◆ **What to work on**: Start at the line containing "X322835Y23622D02*" and transcribe every line exactly through the end of the records below, and only those lines.

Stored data
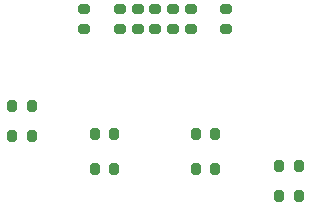
<source format=gbr>
%TF.GenerationSoftware,KiCad,Pcbnew,7.0.2-6a45011f42~172~ubuntu22.04.1*%
%TF.CreationDate,2023-05-30T13:10:43+12:00*%
%TF.ProjectId,THE_BRAWN-20A_LOGIC_FIXTURE,5448455f-4252-4415-974e-2d3230415f4c,v1.0*%
%TF.SameCoordinates,Original*%
%TF.FileFunction,Paste,Bot*%
%TF.FilePolarity,Positive*%
%FSLAX46Y46*%
G04 Gerber Fmt 4.6, Leading zero omitted, Abs format (unit mm)*
G04 Created by KiCad (PCBNEW 7.0.2-6a45011f42~172~ubuntu22.04.1) date 2023-05-30 13:10:43*
%MOMM*%
%LPD*%
G01*
G04 APERTURE LIST*
G04 Aperture macros list*
%AMRoundRect*
0 Rectangle with rounded corners*
0 $1 Rounding radius*
0 $2 $3 $4 $5 $6 $7 $8 $9 X,Y pos of 4 corners*
0 Add a 4 corners polygon primitive as box body*
4,1,4,$2,$3,$4,$5,$6,$7,$8,$9,$2,$3,0*
0 Add four circle primitives for the rounded corners*
1,1,$1+$1,$2,$3*
1,1,$1+$1,$4,$5*
1,1,$1+$1,$6,$7*
1,1,$1+$1,$8,$9*
0 Add four rect primitives between the rounded corners*
20,1,$1+$1,$2,$3,$4,$5,0*
20,1,$1+$1,$4,$5,$6,$7,0*
20,1,$1+$1,$6,$7,$8,$9,0*
20,1,$1+$1,$8,$9,$2,$3,0*%
G04 Aperture macros list end*
%ADD10RoundRect,0.200000X0.275000X-0.200000X0.275000X0.200000X-0.275000X0.200000X-0.275000X-0.200000X0*%
%ADD11RoundRect,0.200000X-0.200000X-0.275000X0.200000X-0.275000X0.200000X0.275000X-0.200000X0.275000X0*%
G04 APERTURE END LIST*
D10*
%TO.C,R8*%
X220000000Y-129625000D03*
X220000000Y-127975000D03*
%TD*%
%TO.C,R3*%
X218500000Y-129625000D03*
X218500000Y-127975000D03*
%TD*%
D11*
%TO.C,R14*%
X230475000Y-141280000D03*
X232125000Y-141280000D03*
%TD*%
%TO.C,R1*%
X207875000Y-136200000D03*
X209525000Y-136200000D03*
%TD*%
D10*
%TO.C,R10*%
X226000000Y-129625000D03*
X226000000Y-127975000D03*
%TD*%
%TO.C,R11*%
X221500000Y-129625000D03*
X221500000Y-127975000D03*
%TD*%
%TO.C,R4*%
X214000000Y-129625000D03*
X214000000Y-127975000D03*
%TD*%
D11*
%TO.C,R15*%
X230475000Y-143820000D03*
X232125000Y-143820000D03*
%TD*%
D10*
%TO.C,R7*%
X217000000Y-129625000D03*
X217000000Y-127975000D03*
%TD*%
%TO.C,R9*%
X223000000Y-129625000D03*
X223000000Y-127975000D03*
%TD*%
D11*
%TO.C,R2*%
X207875000Y-138740000D03*
X209525000Y-138740000D03*
%TD*%
%TO.C,R12*%
X223425000Y-138500000D03*
X225075000Y-138500000D03*
%TD*%
%TO.C,R5*%
X214875000Y-138500000D03*
X216525000Y-138500000D03*
%TD*%
%TO.C,R13*%
X223425000Y-141500000D03*
X225075000Y-141500000D03*
%TD*%
%TO.C,R6*%
X214875000Y-141500000D03*
X216525000Y-141500000D03*
%TD*%
M02*

</source>
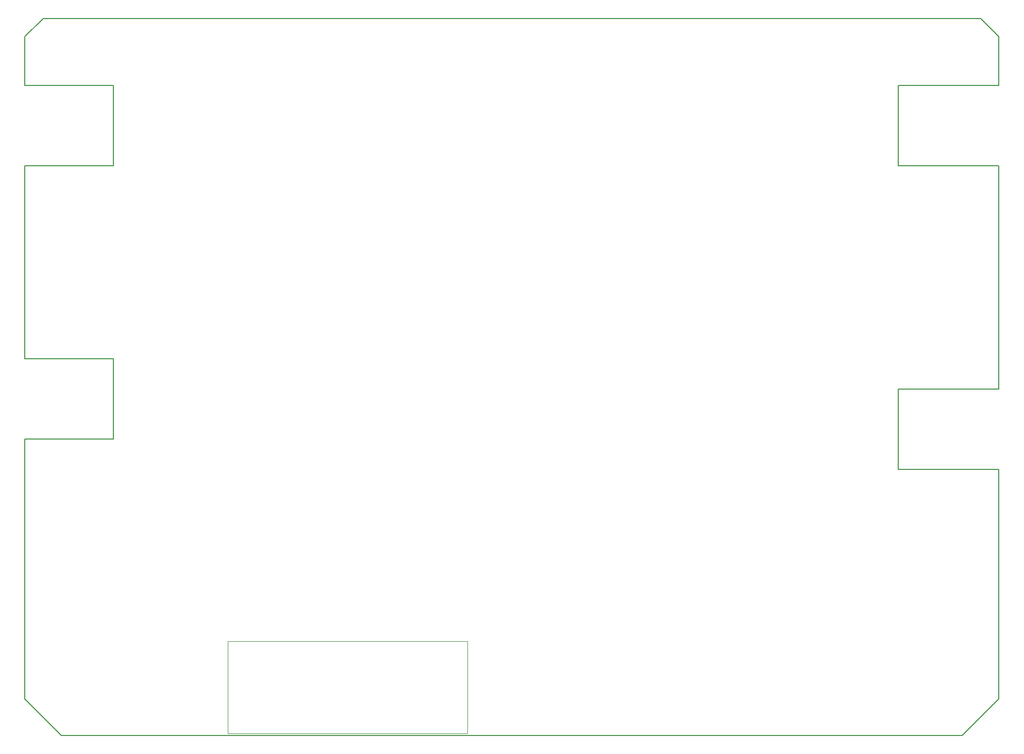
<source format=gko>
G75*
G70*
%OFA0B0*%
%FSLAX25Y25*%
%IPPOS*%
%LPD*%
%AMOC8*
5,1,8,0,0,1.08239X$1,22.5*
%
%ADD10C,0.00787*%
%ADD198C,0.00079*%
X0000000Y0000000D02*
%LPD*%
G01*
D10*
X0057087Y0191960D02*
X0057087Y0243929D01*
X0564961Y0172275D02*
X0629921Y0172275D01*
X0629921Y0369126D02*
X0629921Y0224244D01*
X0000000Y0369126D02*
X0057087Y0369126D01*
X0618110Y0464401D02*
X0629921Y0452590D01*
X0000000Y0191960D02*
X0057087Y0191960D01*
X0057087Y0369126D02*
X0057087Y0421094D01*
X0629921Y0452590D02*
X0629921Y0421094D01*
X0000000Y0243929D02*
X0000000Y0369126D01*
X0564961Y0421094D02*
X0564961Y0369126D01*
X0564961Y0369126D02*
X0629921Y0369126D01*
X0011811Y0464401D02*
X0618110Y0464401D01*
X0057087Y0421094D02*
X0000000Y0421094D01*
X0629921Y0172275D02*
X0629921Y0023622D01*
X0057087Y0243929D02*
X0000000Y0243929D01*
X0629921Y0023622D02*
X0606299Y0000000D01*
X0000000Y0023622D02*
X0000000Y0191960D01*
X0564961Y0224244D02*
X0564961Y0172275D01*
X0629921Y0224244D02*
X0564961Y0224244D01*
X0629921Y0421094D02*
X0564961Y0421094D01*
X0023622Y0000000D02*
X0000000Y0023622D01*
X0000000Y0421094D02*
X0000000Y0452590D01*
X0606299Y0000000D02*
X0023622Y0000000D01*
X0000000Y0452590D02*
X0011811Y0464401D01*
X0001220Y0091280D02*
G01*
G75*
X0478055Y0126075D02*
G01*
G75*
X0286224Y0060917D02*
%LPD*%
G01*
D198*
X0286224Y0060917D02*
X0131303Y0060917D01*
X0131303Y0060917D02*
X0131303Y0001468D01*
X0131303Y0001468D02*
X0286224Y0001468D01*
X0286224Y0001468D02*
X0286224Y0060917D01*
X0339128Y0029100D02*
G01*
G75*
X0499561Y0030061D02*
G01*
G75*
X0332681Y0344592D02*
G01*
G75*
X0459354Y0313386D02*
G01*
G75*
X0003055Y0173466D02*
G01*
G75*
X0233173Y0337251D02*
G01*
G75*
X0501677Y0183602D02*
G01*
G75*
X0459748Y0228043D02*
G01*
G75*
X0003055Y0154766D02*
G01*
G75*
X0503990Y0004854D02*
G01*
G75*
M02*

</source>
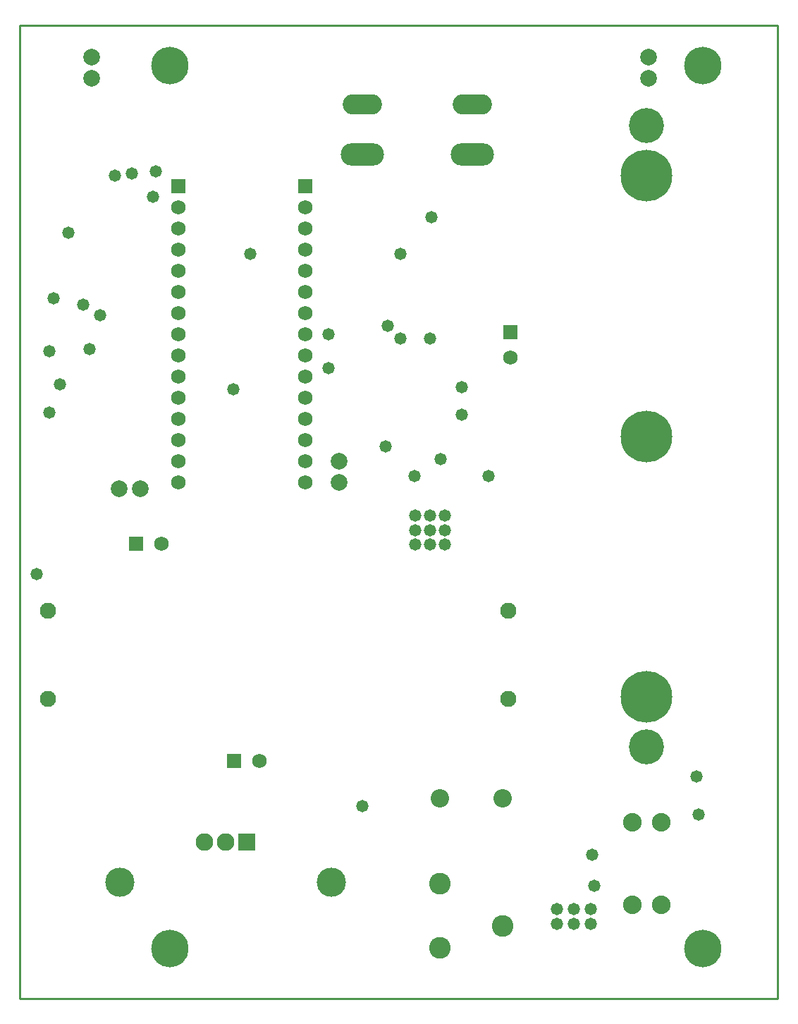
<source format=gbs>
G04*
G04 #@! TF.GenerationSoftware,Altium Limited,Altium Designer,22.1.2 (22)*
G04*
G04 Layer_Color=16711935*
%FSLAX25Y25*%
%MOIN*%
G70*
G04*
G04 #@! TF.SameCoordinates,1FBEEAC3-0BD1-4FD0-85FF-EBB5E8CC558E*
G04*
G04*
G04 #@! TF.FilePolarity,Negative*
G04*
G01*
G75*
%ADD12C,0.01000*%
%ADD57R,0.06824X0.06824*%
%ADD58C,0.06824*%
%ADD59C,0.16548*%
%ADD60O,0.20485X0.10642*%
%ADD61O,0.18517X0.09658*%
%ADD62C,0.17729*%
%ADD63C,0.08800*%
%ADD64C,0.07887*%
%ADD65C,0.07690*%
%ADD66R,0.08359X0.08359*%
%ADD67C,0.08359*%
%ADD68C,0.13800*%
%ADD69C,0.08674*%
%ADD70C,0.10249*%
%ADD71R,0.06800X0.06800*%
%ADD72C,0.06800*%
%ADD73R,0.06800X0.06800*%
%ADD74C,0.05800*%
%ADD75C,0.24422*%
D12*
X358268Y460000D02*
X358268Y0D01*
X0D02*
X358268D01*
X-0Y460000D02*
X0Y0D01*
Y460000D02*
X358268D01*
D57*
X75000Y384000D02*
D03*
X135000D02*
D03*
D58*
X75000Y374000D02*
D03*
X135000D02*
D03*
X75000Y364000D02*
D03*
X135000D02*
D03*
X75000Y354000D02*
D03*
X135000D02*
D03*
X75000Y344000D02*
D03*
X135000D02*
D03*
X75000Y334000D02*
D03*
X135000D02*
D03*
X75000Y324000D02*
D03*
X135000D02*
D03*
X75000Y314000D02*
D03*
X135000D02*
D03*
X75000Y304000D02*
D03*
X135000D02*
D03*
X75000Y294000D02*
D03*
X135000D02*
D03*
X75000Y284000D02*
D03*
X135000D02*
D03*
X75000Y274000D02*
D03*
X135000D02*
D03*
X75000Y264000D02*
D03*
X135000D02*
D03*
X75000Y254000D02*
D03*
X135000D02*
D03*
X75000Y244000D02*
D03*
X135000D02*
D03*
D59*
X296260Y118898D02*
D03*
Y412598D02*
D03*
D60*
X162000Y399000D02*
D03*
X214000D02*
D03*
D61*
X162000Y422622D02*
D03*
X214000D02*
D03*
D62*
X322835Y23622D02*
D03*
X70866D02*
D03*
X322835Y440945D02*
D03*
X70866D02*
D03*
D63*
X303150Y44291D02*
D03*
Y83291D02*
D03*
X289650D02*
D03*
Y44291D02*
D03*
D64*
X297244Y444882D02*
D03*
Y434882D02*
D03*
X151000Y244000D02*
D03*
Y254000D02*
D03*
X34000Y434882D02*
D03*
Y444882D02*
D03*
X47000Y241000D02*
D03*
X57000D02*
D03*
D65*
X230807Y141732D02*
D03*
X13287D02*
D03*
X230807Y183232D02*
D03*
X13287D02*
D03*
D66*
X107244Y73819D02*
D03*
D67*
X97244D02*
D03*
X87244D02*
D03*
D68*
X47244Y55118D02*
D03*
X147244D02*
D03*
D69*
X198425Y94488D02*
D03*
X228346D02*
D03*
D70*
Y34252D02*
D03*
X198425Y54331D02*
D03*
Y24016D02*
D03*
D71*
X55000Y215000D02*
D03*
X101189Y112205D02*
D03*
D72*
X67000Y215000D02*
D03*
X113189Y112205D02*
D03*
X232000Y303000D02*
D03*
D73*
Y315000D02*
D03*
D74*
X194000Y312000D02*
D03*
X180000D02*
D03*
X174000Y318000D02*
D03*
X180000Y352000D02*
D03*
X194587Y369193D02*
D03*
X186516Y246850D02*
D03*
X320000Y105000D02*
D03*
X53000Y390000D02*
D03*
X63000Y379000D02*
D03*
X45000Y389000D02*
D03*
X64103Y391036D02*
D03*
X109000Y352000D02*
D03*
X16000Y331000D02*
D03*
X38000Y323000D02*
D03*
X30000Y328000D02*
D03*
X23000Y361873D02*
D03*
X321000Y87000D02*
D03*
X7874Y200787D02*
D03*
X271654Y53150D02*
D03*
X270669Y67913D02*
D03*
X269685Y35433D02*
D03*
Y42323D02*
D03*
X261811D02*
D03*
Y35433D02*
D03*
X253937D02*
D03*
Y42323D02*
D03*
X161756Y91000D02*
D03*
X18701Y290354D02*
D03*
X14000Y277000D02*
D03*
Y306000D02*
D03*
X146000Y314000D02*
D03*
X173000Y261000D02*
D03*
X209000Y289000D02*
D03*
Y276000D02*
D03*
X199000Y255000D02*
D03*
X146000Y298000D02*
D03*
X101000Y288000D02*
D03*
X33000Y307000D02*
D03*
X221457Y247047D02*
D03*
X200787Y214567D02*
D03*
Y221457D02*
D03*
Y228346D02*
D03*
X193898Y214567D02*
D03*
Y221457D02*
D03*
Y228346D02*
D03*
X187008Y214567D02*
D03*
Y221457D02*
D03*
Y228346D02*
D03*
D75*
X296260Y388976D02*
D03*
Y142520D02*
D03*
Y265748D02*
D03*
M02*

</source>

◆ **Your solution**:
X322835Y23622D02*
D03*
X70866D02*
D03*
X322835Y440945D02*
D03*
X70866D02*
D03*
D63*
X303150Y44291D02*
D03*
Y83291D02*
D03*
X289650D02*
D03*
Y44291D02*
D03*
D64*
X297244Y444882D02*
D03*
Y434882D02*
D03*
X151000Y244000D02*
D03*
Y254000D02*
D03*
X34000Y434882D02*
D03*
Y444882D02*
D03*
X47000Y241000D02*
D03*
X57000D02*
D03*
D65*
X230807Y141732D02*
D03*
X13287D02*
D03*
X230807Y183232D02*
D03*
X13287D02*
D03*
D66*
X107244Y73819D02*
D03*
D67*
X97244D02*
D03*
X87244D02*
D03*
D68*
X47244Y55118D02*
D03*
X147244D02*
D03*
D69*
X198425Y94488D02*
D03*
X228346D02*
D03*
D70*
Y34252D02*
D03*
X198425Y54331D02*
D03*
Y24016D02*
D03*
D71*
X55000Y215000D02*
D03*
X101189Y112205D02*
D03*
D72*
X67000Y215000D02*
D03*
X113189Y112205D02*
D03*
X232000Y303000D02*
D03*
D73*
Y315000D02*
D03*
D74*
X194000Y312000D02*
D03*
X180000D02*
D03*
X174000Y318000D02*
D03*
X180000Y352000D02*
D03*
X194587Y369193D02*
D03*
X186516Y246850D02*
D03*
X320000Y105000D02*
D03*
X53000Y390000D02*
D03*
X63000Y379000D02*
D03*
X45000Y389000D02*
D03*
X64103Y391036D02*
D03*
X109000Y352000D02*
D03*
X16000Y331000D02*
D03*
X38000Y323000D02*
D03*
X30000Y328000D02*
D03*
X23000Y361873D02*
D03*
X321000Y87000D02*
D03*
X7874Y200787D02*
D03*
X271654Y53150D02*
D03*
X270669Y67913D02*
D03*
X269685Y35433D02*
D03*
Y42323D02*
D03*
X261811D02*
D03*
Y35433D02*
D03*
X253937D02*
D03*
Y42323D02*
D03*
X161756Y91000D02*
D03*
X18701Y290354D02*
D03*
X14000Y277000D02*
D03*
Y306000D02*
D03*
X146000Y314000D02*
D03*
X173000Y261000D02*
D03*
X209000Y289000D02*
D03*
Y276000D02*
D03*
X199000Y255000D02*
D03*
X146000Y298000D02*
D03*
X101000Y288000D02*
D03*
X33000Y307000D02*
D03*
X221457Y247047D02*
D03*
X200787Y214567D02*
D03*
Y221457D02*
D03*
Y228346D02*
D03*
X193898Y214567D02*
D03*
Y221457D02*
D03*
Y228346D02*
D03*
X187008Y214567D02*
D03*
Y221457D02*
D03*
Y228346D02*
D03*
D75*
X296260Y388976D02*
D03*
Y142520D02*
D03*
Y265748D02*
D03*
M02*

</source>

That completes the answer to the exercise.